Signs at NFL combine suggest Tyler Lockett will play in 2025 -- but not for the Seahawks
From the Pacific Northwest to the nation’s heartland, the signs are pointing to Tyler Lockett playing in 2025 ... for someone else.
The News Tribune asked Seahawks general manager John Schneider at the NFL scouting combine Tuesday: Is there a path that the 32-year-old Lockett could come back for an 11th Seattle season, at a reduced salary?
“Yeah, we’ll be talking. Andrew Kessler is his agent. We’ll be meeting with him this week,” Schneider said, off in a corner of the Indiana Convention Center.
“He’s one of my all-time favorite players.
“So ... yep.”
Schneider was then asked: Do you anticipate having Lockett back this year on the Seahawks?
The GM who drafted the record-setting wide receiver and kick returner out of Kansas State in 2015 had body language and a facial expression that didn’t say yes.
“Do I anticipate it? I don’t know,” Schneider said. “I’ll see how the conversation goes, but I don’t ...”
His voice trailed off.
“I’m not sure,” Schneider said.
That’s not exactly a ringing endorsement that Lockett will return. The Seahawks could by releasing Lockett save $17 million against the league’s salary cap. They are currently over it by $6.5 million.
All NFL teams must have their top 51 contracts under the 2025 salary cap by March 12, the first day of the new league year.
Two weeks ago, Seahawks coach Mike Macdonald said when asked about Lockett’s future: “I think we’re working through that right now. But those decisions will happen probably when the time comes.”
Lockett talked before the Seahawks’ final home game of this past season, then before and after the season finale Jan. 5 at the Los Angeles Rams that those might have been his final games for Seattle.
After the win over the Rams to end the season, Lockett began his post-game press conference thanking everyone from his teammates through Schneider and all his coaches to the team’s chefs in the players’ dining room and the Seahawks’ public-relations staff for his 10 seasons with the team.
“That could be the last time you put on the jersey,” Lockett said Jan. 5 in SoFi Stadium after his team won the season finale.
“The cool thing is, the beginning of my career it started off against the Rams (in 2015), and maybe the last game of my Seahawks career, possibly, it ended against the Rams.”
He shrugged.
Lockett turns 33 in September. He said he plans on playing an 11th NFL season in 2025. He is entering the final year of his contract. His salary-cap charge on the final year of his current deal is scheduled to be $30,895,000. That would be the Seahawks’ third-highest, behind only quarterback Geno Smith ($44.5 million) and fellow wide receiver DK Metcalf ($31.9 million).
Schneider said Tuesday at the combine he is having talks this week with Smith’s agent on a new contract. It is likely for beyond 2025 to create a more team-friendly cap charge for the QB this year.

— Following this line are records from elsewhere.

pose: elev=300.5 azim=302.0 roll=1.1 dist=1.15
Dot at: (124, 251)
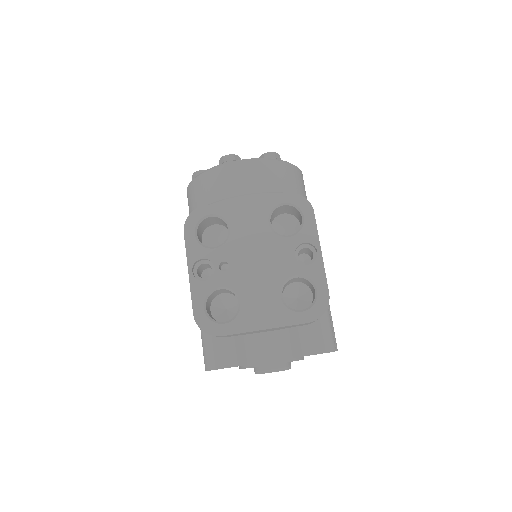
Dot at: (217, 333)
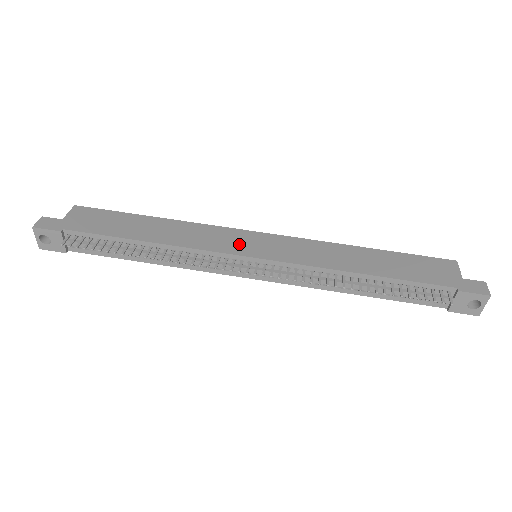
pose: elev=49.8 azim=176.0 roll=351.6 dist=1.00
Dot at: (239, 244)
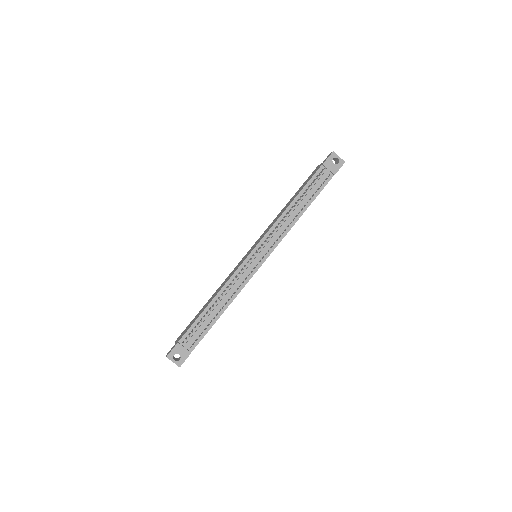
Dot at: occluded
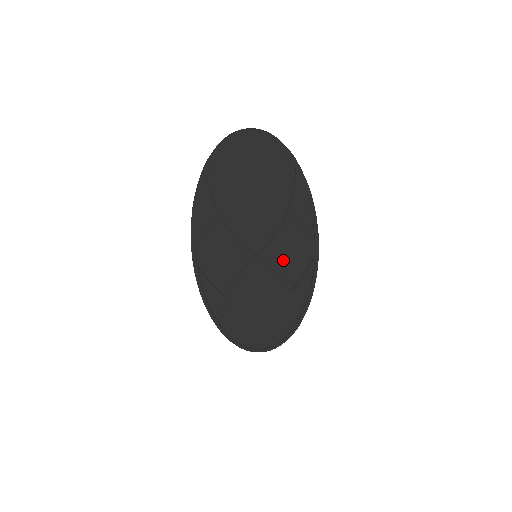
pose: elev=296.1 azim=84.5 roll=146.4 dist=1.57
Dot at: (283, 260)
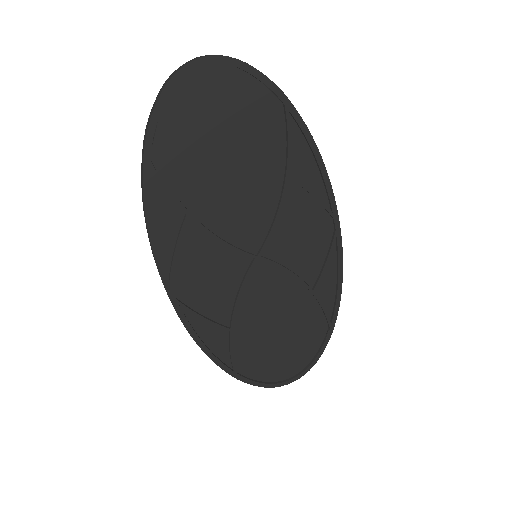
Dot at: (294, 249)
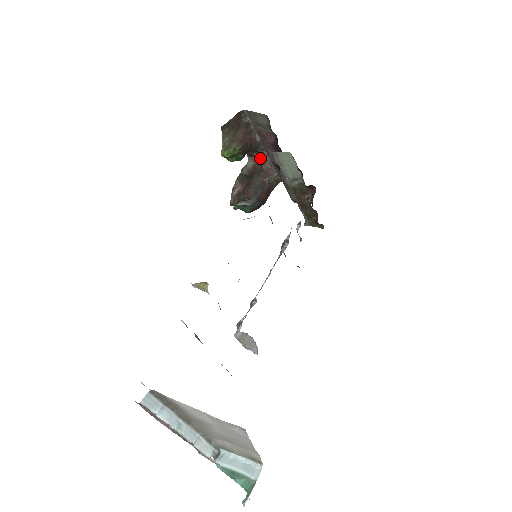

Similar to Smith at his current cap number, Lockett is assuredly not going to be playing with a $30.9 million cap charge in 2025.
He knows it will take Schneider and Macdonald to see the value and need in keeping what’s become their third wide receiver at a cost that’s reflective of the contributions he’s made over 10 Seattle seasons in the offense, locker room and community — but also of the fact Jaxon Smith-Njigba (10 years younger) and Metcalf (five years younger) are now entrenched as this team’s top receiving targets for Smith.
In his second NFL year since Seattle drafted him in the first round, Smith-Njigba tied Lockett’s team record with 100 catches this past season.
The TNT asked Lockett following that season finale Jan. 5 in California if he would accept a restructured contract with a salary far lower than the $10 million he’s scheduled to earn for 2025 to play for the Seahawks next season. His answer suggested he’s going to compare what Seattle says, if the team offers him anything, to what other teams might offer.
“Ahh … that’s an agent question,” Lockett said of his representatives, his uncle Aaron Lockett plus Kessler of the Athletes First agency. “I think there’s going to be a lot of conversations ...
“It’s easy to say that, ‘We want you back,’ (which no one directly has) but you still have to be able to have those conversations and figure out what’s going to work, what’s not going to work, what’s the role going to be, all that type of stuff.”